High fuel costs and high credit/money costs feed back into each other but the issue is not the feedback but the costs themselves. The robber barons look to shift these to ‘others’ by any means available: with little concern whether these others can bear the costs being shifted. Like it or not, the default is there: what is missing is any reality behind the assumption of resumed ‘growth’ which is required to service and retire extraordinary debts.

The post- modern finance crisis: our shit costs more than it’s worth. Simple, right? Tom Engelhardt whips it out and bashes the policy side of shifting costs overseas by way of the Pentagon:

Sleepwalking into the Imperial Dark

What It Feels Like When a Superpower Runs Off the Tracks

This can’t end well.

But then, how often do empires end well, really? They live vampirically by feeding off others until, sooner or later, they begin to feed on themselves, to suck their own blood, to hollow themselves out. Sooner or later, they find themselves, as in our case, economically stressed and militarily extended in wars they can’t afford to win or lose.

Historians have certainly written about the dangers of overextended empires and of endless war as a way of life, but there’s something distant and abstract about the patterns of history. It’s quite another thing to take it in when you’re part of it; when, as they used to say in the overheated 1960s, you’re in the belly of the beast.

I don’t know what it felt like to be inside the Roman Empire in the long decades, even centuries, before it collapsed, or to experience the waning years of the Spanish empire, or the twilight of the Qing dynasty, or of Imperial Britain as the sun first began to set, or even of the Soviet Empire before the troops came slinking home from Afghanistan, but at some point it must have seemed at least a little like this — truly strange, like watching a machine losing its parts. It must have seemed as odd and unnerving as it does now to see a formerly mighty power enter a state of semi-paralysis at home even as it staggers on blindly with its war-making abroad.

The United States is, of course, an imperial power, however much we might prefer not to utter the word. We still have our globe-spanning array of semi-client states; our military continues to garrison much of the planet; and we are waging war abroad more continuously than at any time in memory. Yet who doesn’t sense that the sun is now setting on us?

Not so many years ago, we were proud enough of our global strength to regularly refer to ourselves as the Earth’s “sole superpower.” In those years, our president and his top officials dreamed of establishing a worldwide Pax Americana, while making speeches and issuing official documents proclaiming that the United States would be militarily “beyond challenge” by any and all powers for eons to come. So little time has passed and yet who speaks like that today? Who could?
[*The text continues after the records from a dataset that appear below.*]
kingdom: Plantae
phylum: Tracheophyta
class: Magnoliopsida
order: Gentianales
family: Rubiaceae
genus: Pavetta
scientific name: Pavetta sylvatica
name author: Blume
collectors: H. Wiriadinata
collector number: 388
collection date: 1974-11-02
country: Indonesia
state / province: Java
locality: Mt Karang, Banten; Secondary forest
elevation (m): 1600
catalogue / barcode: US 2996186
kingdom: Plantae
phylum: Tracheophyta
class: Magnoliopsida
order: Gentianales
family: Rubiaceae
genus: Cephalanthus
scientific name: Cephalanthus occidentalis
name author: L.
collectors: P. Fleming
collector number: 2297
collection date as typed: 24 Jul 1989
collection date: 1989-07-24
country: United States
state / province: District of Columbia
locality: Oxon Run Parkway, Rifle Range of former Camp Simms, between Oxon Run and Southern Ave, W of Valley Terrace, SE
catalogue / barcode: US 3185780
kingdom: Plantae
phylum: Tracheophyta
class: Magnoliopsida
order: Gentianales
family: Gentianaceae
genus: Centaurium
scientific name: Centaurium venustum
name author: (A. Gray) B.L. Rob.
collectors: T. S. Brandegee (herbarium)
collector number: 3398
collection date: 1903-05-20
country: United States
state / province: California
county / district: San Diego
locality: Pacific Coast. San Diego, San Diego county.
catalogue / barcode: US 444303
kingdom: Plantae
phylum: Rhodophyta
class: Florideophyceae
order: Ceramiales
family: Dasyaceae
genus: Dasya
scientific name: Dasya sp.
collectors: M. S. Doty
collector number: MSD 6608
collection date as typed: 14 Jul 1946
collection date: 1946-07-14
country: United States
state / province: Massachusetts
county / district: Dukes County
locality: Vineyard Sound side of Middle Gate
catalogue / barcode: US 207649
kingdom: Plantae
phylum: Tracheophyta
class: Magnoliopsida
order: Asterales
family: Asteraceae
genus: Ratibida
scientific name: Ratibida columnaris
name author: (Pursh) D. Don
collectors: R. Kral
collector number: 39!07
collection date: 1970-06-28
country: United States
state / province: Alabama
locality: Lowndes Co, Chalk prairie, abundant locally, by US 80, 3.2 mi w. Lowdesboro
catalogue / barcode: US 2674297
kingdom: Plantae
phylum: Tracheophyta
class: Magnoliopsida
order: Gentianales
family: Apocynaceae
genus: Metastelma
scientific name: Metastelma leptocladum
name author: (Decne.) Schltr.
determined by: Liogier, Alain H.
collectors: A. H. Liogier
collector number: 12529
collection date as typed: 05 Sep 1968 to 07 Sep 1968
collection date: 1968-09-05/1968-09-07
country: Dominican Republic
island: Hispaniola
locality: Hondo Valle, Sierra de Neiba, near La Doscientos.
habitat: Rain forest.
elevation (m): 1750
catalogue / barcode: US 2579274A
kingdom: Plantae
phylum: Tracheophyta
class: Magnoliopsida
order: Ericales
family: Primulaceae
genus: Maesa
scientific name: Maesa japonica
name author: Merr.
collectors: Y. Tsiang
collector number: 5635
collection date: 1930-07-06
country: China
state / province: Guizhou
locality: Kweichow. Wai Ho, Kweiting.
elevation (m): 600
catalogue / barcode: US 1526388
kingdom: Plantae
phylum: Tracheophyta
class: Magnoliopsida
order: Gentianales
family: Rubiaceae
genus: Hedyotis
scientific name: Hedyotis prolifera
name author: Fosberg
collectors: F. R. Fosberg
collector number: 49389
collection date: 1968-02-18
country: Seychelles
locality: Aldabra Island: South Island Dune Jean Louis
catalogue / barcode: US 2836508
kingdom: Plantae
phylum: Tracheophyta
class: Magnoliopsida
Fukushima’s nuclear debacle is the consequence of shifting costs from oil fields to reactors. The risk curves are different, but making the shift did not eliminate either the costs or the risks.

What we are left with is an establishment stumbling along like Mercer’s humoresque, groping for easy answers. The same broad- shouldered, sneering ‘Greed is Good’ ‘tude’ which has worked so well in the past is now useless. Some suggest a gold standard, or firing union workers or getting rid of the Fed, more stimulus/pump- priming, whatever … None of these quick fixes are going to accomplish anything without $20 per barrel crude which is lost and gone forever! There are no more easy answers, no ‘Triumph of the Will’, no Ubermanner or comic book heroes to fill up the starship gas tank. ‘Honest’ and ‘Money’ are simply two meaningless words, that money itself is a store of ‘nothing’ because industrialization’s fetishes are worthless out of industry’s ‘Superman’ context.

That context being mindless waste for the ‘fun’ and tailfins and car- hop stupidity of it all. With the context evaporated, exceptionalism is sound and fury signifying nothing performed on the corroded deck of a ghost (space) ship vanishing into a storm.